Guest Column: Conventions were carefully plotted successes

Barack Obama lights up a stage. When he strode before the cameras to accept his party’s nomination Thursday night, you saw him ignite pure triumphalism among the Democrats waving back at him. That incandescence obscured the menacing signs under which his party’s convention had begun three days earlier:

Tuesday had dawned uncharitably with a much-publicized new poll from The Hill newspaper: 52 percent of likely voters saying the U.S. is in “worse condition” now than in September 2008 – and 54 percent saying the president doesn’t deserve another term. Among independents, that second measure loomed at 61 percent. Obama’s campaign aides had spent the weekend fumbling the inevitable “Are you better off today …” question they somehow hadn’t anticipated.

The RealClearPolitics average of national surveys showed Obama slipping into a dead tie – to the tenth of a percentage point – with Republican Mitt Romney. Midday cast another curse over Charlotte: The president’s Treasury Department announced, uncomfortably, that the national debt now surpasses $16 trillion. That’s up 50.7 percent since he took office.

**Information shown:**
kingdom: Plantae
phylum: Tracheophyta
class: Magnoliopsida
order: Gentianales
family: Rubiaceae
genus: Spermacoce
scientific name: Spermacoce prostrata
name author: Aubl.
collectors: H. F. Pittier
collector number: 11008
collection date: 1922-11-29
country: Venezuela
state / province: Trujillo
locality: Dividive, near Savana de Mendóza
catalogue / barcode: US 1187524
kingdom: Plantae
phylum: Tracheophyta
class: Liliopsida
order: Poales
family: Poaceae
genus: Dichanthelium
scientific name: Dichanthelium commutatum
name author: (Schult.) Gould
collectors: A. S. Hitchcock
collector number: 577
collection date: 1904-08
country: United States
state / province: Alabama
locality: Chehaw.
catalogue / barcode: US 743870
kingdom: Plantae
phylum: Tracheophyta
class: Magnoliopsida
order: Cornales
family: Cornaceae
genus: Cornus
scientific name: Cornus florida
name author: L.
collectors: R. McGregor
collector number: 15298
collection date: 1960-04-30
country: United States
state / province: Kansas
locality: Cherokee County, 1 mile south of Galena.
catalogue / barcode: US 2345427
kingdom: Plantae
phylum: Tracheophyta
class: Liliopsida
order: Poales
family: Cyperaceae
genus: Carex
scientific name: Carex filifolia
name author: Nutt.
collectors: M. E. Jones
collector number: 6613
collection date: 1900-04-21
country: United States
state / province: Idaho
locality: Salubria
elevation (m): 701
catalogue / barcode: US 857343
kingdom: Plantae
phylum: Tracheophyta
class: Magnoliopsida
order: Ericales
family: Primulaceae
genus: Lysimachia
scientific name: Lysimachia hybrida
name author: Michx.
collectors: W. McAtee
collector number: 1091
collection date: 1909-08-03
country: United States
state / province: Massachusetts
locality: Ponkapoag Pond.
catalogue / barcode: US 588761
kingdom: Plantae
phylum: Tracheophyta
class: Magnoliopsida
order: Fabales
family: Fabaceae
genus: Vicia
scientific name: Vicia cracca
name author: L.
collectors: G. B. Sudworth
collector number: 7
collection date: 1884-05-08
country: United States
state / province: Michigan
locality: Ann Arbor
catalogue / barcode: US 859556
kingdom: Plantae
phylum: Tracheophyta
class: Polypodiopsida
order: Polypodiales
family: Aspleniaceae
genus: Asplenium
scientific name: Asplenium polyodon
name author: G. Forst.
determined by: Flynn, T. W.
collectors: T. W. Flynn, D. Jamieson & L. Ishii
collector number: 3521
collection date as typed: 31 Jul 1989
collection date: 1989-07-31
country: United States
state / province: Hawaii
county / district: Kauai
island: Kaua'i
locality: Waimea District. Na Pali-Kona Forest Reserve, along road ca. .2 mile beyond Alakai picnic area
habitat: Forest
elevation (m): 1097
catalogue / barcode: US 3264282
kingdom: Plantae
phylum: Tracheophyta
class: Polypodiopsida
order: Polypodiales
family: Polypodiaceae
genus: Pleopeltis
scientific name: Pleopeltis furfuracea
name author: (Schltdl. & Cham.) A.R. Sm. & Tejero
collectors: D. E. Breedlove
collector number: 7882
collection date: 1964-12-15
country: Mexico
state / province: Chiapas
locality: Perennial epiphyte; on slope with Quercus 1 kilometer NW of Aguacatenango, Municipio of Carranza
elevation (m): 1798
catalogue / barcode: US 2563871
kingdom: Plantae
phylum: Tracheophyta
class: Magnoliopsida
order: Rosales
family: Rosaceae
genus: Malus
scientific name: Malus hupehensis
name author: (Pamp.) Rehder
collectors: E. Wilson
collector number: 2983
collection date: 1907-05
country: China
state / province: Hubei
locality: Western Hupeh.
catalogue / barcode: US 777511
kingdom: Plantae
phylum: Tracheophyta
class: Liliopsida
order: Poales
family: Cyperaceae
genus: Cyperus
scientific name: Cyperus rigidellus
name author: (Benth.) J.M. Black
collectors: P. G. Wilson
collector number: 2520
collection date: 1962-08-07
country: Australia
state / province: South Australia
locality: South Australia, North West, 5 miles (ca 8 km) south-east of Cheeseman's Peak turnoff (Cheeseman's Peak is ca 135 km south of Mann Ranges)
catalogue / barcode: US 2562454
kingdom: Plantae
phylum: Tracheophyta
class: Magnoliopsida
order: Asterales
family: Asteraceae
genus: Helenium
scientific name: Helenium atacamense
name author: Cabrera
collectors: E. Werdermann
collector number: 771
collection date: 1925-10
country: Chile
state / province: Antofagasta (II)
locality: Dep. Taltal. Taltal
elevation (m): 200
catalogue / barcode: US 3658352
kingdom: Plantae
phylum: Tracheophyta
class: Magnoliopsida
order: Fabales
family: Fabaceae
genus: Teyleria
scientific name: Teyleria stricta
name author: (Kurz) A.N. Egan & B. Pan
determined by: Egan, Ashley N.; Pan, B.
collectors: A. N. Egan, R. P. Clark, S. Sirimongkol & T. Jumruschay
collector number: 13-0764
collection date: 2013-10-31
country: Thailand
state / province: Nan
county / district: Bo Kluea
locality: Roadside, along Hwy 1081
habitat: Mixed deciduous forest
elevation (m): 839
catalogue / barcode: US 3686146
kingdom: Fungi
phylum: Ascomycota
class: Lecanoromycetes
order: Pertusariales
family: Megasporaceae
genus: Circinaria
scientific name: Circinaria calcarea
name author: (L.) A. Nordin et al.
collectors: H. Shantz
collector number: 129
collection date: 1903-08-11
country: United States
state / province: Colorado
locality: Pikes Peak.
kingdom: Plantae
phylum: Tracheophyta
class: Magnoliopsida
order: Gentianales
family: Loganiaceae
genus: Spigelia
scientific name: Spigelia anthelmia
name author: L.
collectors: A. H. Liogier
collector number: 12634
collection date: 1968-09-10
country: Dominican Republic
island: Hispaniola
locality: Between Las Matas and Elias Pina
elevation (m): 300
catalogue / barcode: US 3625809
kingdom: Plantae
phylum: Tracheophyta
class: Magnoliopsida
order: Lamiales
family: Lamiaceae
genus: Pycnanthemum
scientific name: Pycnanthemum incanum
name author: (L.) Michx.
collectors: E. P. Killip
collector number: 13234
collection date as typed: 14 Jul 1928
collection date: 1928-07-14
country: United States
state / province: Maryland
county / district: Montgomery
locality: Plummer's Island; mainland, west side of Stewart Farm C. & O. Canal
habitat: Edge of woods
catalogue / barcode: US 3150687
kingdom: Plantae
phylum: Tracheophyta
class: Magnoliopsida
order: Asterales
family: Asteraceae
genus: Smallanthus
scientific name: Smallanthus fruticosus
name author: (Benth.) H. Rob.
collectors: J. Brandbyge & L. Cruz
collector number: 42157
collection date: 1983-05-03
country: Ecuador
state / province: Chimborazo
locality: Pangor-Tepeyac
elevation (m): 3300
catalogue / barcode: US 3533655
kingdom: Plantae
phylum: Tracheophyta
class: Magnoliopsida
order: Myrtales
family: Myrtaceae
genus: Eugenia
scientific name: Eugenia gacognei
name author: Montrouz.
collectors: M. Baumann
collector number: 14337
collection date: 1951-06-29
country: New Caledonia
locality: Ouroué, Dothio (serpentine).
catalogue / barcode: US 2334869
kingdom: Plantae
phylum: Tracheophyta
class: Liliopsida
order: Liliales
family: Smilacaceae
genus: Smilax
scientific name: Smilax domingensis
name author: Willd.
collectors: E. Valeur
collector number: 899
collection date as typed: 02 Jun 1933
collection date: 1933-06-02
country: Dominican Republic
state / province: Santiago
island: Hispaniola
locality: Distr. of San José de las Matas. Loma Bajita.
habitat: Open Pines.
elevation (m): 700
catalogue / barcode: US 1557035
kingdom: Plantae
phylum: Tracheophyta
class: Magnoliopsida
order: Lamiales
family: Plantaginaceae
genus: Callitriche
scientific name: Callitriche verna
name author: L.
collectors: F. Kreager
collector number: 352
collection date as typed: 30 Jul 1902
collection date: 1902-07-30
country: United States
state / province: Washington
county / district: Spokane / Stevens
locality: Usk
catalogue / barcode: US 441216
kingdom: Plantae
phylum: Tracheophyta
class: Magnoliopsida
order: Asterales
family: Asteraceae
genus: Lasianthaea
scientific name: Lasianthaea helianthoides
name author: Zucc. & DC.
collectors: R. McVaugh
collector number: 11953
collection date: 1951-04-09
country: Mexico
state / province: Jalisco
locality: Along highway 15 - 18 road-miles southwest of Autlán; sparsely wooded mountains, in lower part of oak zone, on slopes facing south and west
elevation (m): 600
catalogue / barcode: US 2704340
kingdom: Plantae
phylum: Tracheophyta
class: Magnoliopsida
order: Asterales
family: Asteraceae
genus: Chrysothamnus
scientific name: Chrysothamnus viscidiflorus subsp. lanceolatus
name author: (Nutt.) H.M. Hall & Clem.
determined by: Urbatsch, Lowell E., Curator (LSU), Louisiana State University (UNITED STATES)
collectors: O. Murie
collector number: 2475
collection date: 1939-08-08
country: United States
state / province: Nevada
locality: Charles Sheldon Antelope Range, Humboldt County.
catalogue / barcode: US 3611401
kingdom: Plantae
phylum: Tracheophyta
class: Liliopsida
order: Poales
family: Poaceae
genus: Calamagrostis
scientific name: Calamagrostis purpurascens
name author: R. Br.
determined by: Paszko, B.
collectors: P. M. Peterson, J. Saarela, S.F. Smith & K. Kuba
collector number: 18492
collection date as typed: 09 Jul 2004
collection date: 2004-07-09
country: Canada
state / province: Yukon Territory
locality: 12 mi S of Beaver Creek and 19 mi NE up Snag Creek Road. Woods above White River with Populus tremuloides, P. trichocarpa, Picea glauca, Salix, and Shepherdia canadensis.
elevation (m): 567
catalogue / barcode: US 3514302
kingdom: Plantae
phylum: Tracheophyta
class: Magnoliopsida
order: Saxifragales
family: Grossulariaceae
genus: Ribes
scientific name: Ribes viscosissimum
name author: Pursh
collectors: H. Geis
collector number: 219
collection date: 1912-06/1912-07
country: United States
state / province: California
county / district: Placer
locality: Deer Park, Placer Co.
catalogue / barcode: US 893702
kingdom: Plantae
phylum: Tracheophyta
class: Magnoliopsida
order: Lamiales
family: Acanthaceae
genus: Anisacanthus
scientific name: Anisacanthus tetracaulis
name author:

**Requests:**
A) Give every figure in the convention column that is stated as a percentage.
B) Extend the column about the party conventions, picking up after its last sentence.

**Answers provided:**
A) 52 percent, 54 percent, 61 percent, 50.7 percent

B)
By Thursday night, though, Obama was instilling sheer confidence at a gathering more successful than it might have been, and rockier than it needed to be. He framed the stakes succinctly: “Over the next few years, big decisions will be made in Washington, on jobs and the economy; taxes and deficits; energy and education; war and peace – decisions that will have a huge impact on our lives and our children’s lives for decades to come.”

A week earlier, Romney and running mate Paul Ryan cast themselves as The Serious Ticket, ready to make those big decisions. They leveled with voters about their nation’s low-growth economy and their government’s high-growth spending.

Democrats crafted a different mission statement – ours is The Empathy Ticket – and delivered it very well. Where Republican speakers asserted their nominee’s competence at urgent turnarounds, Democratic speakers asserted their nominee’s connectedness to middle-class Americans.

“Know this, America,” Obama said Thursday night. “Our problems can be solved. … The path we offer may be harder, but it leads to a better place.”

Presidents don’t enjoy talking about hard times on their watch. But Democratic strategists had no choice: Not since the 1930s have Americans re-elected a president when unemployment was this high. Emphasizing empathy was the necessary prelude to an awkward request: No one has voiced the need for renewal in politics and governance – for “change” – more than Obama. But he needs time. When you pick the next president, don’t vote for … change.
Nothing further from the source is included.